UK’s Jeremy Corbyn Says ‘Zionists’ Don’t Understand British Culture
JNS.org – A video from 2013 has surfaced of the UK Labour Party leader Jeremy Corbyn accusing British Zionists of having no understanding of British culture.
“Zionists … clearly have two problems. One is they don’t want to study history, and secondly, having lived in this country for a very long time, probably all their lives, they don’t understand English irony either. They needed two lessons, which we could perhaps help them with,” said Corbyn.
The Labour leader made the comments at a conference promoted by the Palestinian terror group Hamas and featured “a range of anti-Semites, homophobes and conspiracy theorists,” according to The Daily Mail. “Several were connected to Hamas. One called for attacks on the Royal Navy in the past, and led a boycott of Holocaust Memorial Day.”
Jonathan Sacerdoti, who was a founding trustee of the Campaign Against Anti-Semitism, told The Daily Mail that “the idea that British Jews somehow haven’t absorbed British values is outrageous.”
“To doubt our Britishness because we disagree with your controversial views on Palestine, when you are the one fraternising with extremists, is deeply anti-Semitic.

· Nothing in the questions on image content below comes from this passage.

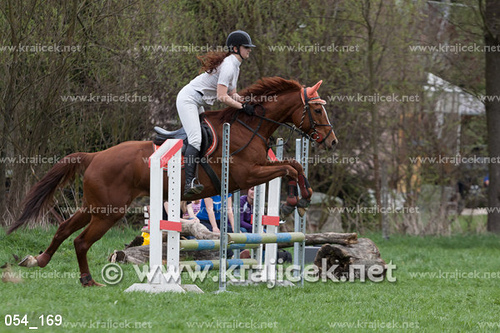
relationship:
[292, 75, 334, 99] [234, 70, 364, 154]
cover on horse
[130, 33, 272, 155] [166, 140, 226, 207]
girl in boots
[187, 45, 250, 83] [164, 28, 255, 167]
hair on girl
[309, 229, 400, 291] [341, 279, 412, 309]
log on ground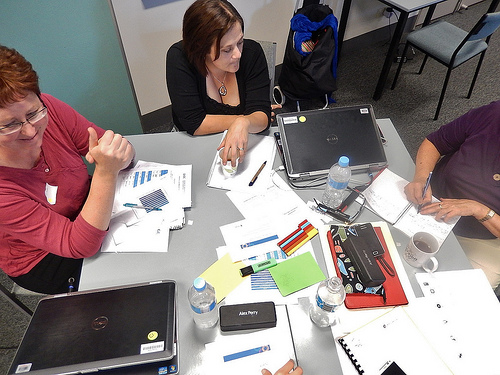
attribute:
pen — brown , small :
[244, 155, 271, 194]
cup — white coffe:
[404, 230, 437, 272]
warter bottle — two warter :
[308, 274, 345, 327]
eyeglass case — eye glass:
[214, 305, 279, 332]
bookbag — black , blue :
[264, 10, 378, 120]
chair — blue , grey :
[397, 12, 497, 125]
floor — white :
[352, 56, 498, 122]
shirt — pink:
[2, 96, 112, 284]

British Jews are right to be scared,” he said.
Labour Friends of Israel has demanded that Corbyn apologize for attending the conference, which was organized by the Palestine Return Centre — a group that has close links to both Hamas and Corbyn.

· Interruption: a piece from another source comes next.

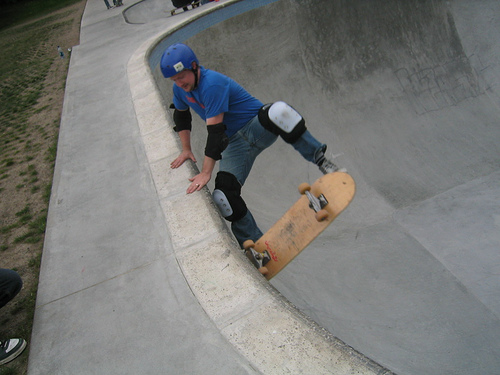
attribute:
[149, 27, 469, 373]
ramp — paved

“The thousands of Israelis who have family members killed by Hamas terrorism will not understand why Mr. Corbyn believes these are suitable people to associate with,” said the group.

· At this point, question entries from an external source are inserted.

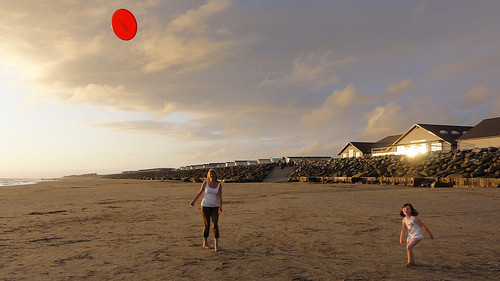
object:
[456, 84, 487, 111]
clouds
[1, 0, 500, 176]
sky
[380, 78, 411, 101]
clouds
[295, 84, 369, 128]
clouds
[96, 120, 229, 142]
clouds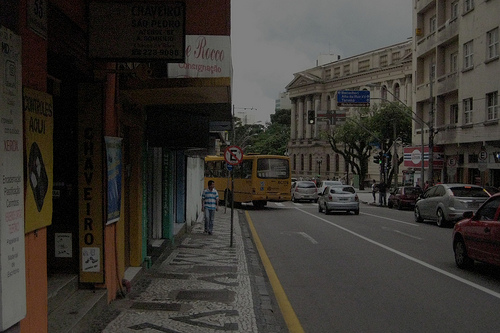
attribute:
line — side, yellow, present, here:
[250, 228, 311, 331]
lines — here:
[232, 209, 326, 327]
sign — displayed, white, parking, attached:
[214, 138, 281, 195]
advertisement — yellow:
[21, 91, 81, 211]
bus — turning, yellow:
[236, 136, 318, 254]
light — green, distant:
[300, 104, 323, 129]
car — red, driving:
[453, 191, 497, 276]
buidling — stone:
[412, 27, 488, 146]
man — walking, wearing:
[175, 169, 225, 222]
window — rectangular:
[455, 43, 472, 80]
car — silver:
[327, 179, 374, 223]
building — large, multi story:
[364, 20, 482, 149]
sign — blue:
[332, 88, 395, 119]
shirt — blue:
[186, 178, 245, 238]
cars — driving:
[273, 156, 465, 263]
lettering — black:
[119, 20, 204, 85]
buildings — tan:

The comments revealed regarding Zionism is just the latest in a wave of scandal and controversy facing Corbyn in recent weeks over his views on Israel, anti-Semitism, and ties with Palestinian terror leaders. It was revealed last week that Corbyn attended a memorial ceremony honoring the Palestinian terrorists behind the 1972 Munich Summer Olympics massacre that killed 11 Israeli coaches and athletes.